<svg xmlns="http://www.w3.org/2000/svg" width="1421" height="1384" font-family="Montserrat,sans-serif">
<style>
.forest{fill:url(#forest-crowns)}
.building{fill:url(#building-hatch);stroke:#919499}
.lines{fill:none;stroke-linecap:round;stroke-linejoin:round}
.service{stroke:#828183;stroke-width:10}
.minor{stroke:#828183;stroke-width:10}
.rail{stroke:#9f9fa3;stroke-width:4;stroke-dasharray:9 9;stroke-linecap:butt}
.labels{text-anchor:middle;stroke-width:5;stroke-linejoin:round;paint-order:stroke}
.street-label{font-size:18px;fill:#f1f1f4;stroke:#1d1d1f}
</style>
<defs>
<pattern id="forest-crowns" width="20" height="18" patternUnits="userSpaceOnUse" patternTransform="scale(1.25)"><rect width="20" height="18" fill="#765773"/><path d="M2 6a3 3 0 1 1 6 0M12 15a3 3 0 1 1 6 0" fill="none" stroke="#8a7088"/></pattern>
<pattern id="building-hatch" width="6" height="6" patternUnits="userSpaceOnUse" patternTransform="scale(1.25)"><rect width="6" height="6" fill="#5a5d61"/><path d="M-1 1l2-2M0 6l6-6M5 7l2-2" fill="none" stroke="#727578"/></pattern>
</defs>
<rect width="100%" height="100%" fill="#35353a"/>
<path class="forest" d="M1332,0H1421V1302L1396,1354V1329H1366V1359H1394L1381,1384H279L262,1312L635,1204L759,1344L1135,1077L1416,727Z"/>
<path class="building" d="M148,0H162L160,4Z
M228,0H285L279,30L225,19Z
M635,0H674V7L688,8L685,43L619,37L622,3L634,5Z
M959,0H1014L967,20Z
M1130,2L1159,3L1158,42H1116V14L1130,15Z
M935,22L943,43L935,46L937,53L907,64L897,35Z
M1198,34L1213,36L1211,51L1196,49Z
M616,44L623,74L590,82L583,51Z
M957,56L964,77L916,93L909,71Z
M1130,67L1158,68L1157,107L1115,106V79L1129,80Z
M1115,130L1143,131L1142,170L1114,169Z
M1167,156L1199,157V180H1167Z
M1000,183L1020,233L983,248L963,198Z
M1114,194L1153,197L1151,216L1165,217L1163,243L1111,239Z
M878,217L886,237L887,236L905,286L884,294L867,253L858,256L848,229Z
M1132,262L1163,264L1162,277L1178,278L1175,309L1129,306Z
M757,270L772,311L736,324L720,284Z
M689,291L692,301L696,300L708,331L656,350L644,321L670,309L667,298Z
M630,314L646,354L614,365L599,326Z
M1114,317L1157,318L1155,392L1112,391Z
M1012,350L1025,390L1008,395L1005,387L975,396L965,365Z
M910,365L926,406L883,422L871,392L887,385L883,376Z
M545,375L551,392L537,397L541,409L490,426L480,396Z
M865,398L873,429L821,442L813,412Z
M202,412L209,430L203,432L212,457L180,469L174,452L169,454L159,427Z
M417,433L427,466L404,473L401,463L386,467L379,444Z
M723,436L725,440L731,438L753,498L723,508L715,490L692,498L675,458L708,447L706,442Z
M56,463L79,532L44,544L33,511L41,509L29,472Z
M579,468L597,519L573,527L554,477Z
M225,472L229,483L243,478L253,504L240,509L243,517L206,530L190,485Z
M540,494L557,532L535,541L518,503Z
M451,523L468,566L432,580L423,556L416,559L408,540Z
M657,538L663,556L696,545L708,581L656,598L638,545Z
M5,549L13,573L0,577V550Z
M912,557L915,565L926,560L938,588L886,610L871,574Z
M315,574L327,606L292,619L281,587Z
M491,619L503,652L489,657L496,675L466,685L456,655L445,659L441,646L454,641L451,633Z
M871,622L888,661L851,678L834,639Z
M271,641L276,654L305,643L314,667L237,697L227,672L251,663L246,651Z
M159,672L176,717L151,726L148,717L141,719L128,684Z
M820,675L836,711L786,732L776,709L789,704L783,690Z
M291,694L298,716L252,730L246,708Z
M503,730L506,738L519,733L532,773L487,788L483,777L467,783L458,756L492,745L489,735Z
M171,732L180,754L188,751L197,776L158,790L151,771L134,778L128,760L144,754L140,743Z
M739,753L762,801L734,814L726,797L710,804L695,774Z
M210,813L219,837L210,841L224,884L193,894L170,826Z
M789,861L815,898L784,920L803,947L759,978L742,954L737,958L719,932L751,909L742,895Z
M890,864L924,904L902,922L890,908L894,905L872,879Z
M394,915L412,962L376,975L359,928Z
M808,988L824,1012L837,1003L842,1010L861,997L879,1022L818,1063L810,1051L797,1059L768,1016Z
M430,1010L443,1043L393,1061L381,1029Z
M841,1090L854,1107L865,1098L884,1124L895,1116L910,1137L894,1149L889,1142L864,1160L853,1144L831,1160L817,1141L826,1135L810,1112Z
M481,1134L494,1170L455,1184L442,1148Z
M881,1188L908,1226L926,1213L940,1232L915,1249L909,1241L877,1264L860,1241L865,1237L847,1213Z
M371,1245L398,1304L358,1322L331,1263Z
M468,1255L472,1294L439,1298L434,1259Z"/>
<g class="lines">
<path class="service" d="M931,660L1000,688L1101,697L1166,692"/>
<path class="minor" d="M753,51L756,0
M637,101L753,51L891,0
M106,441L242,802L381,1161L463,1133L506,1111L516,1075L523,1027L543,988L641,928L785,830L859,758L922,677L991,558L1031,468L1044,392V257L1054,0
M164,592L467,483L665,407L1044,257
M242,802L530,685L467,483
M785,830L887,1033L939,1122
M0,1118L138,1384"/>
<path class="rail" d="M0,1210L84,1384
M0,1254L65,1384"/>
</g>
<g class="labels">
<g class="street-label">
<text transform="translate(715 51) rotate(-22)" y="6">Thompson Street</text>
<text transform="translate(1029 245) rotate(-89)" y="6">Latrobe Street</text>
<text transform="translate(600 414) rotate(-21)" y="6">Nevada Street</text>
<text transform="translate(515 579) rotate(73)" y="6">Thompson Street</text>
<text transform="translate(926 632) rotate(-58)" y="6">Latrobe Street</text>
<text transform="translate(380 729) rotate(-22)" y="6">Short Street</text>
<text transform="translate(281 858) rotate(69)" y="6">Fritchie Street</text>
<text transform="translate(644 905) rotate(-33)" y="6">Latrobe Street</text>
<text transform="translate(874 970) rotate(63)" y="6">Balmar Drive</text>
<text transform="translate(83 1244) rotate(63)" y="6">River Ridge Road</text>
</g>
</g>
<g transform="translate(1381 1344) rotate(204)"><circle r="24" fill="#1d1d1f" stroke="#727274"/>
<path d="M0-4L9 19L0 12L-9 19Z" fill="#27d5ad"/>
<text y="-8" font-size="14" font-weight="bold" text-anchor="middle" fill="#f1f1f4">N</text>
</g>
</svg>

▸ **Problem to solve**
Nothing but a number is asked for: how many lines of the records contain the word "linejoin"?

▸ **Answer to the problem**
2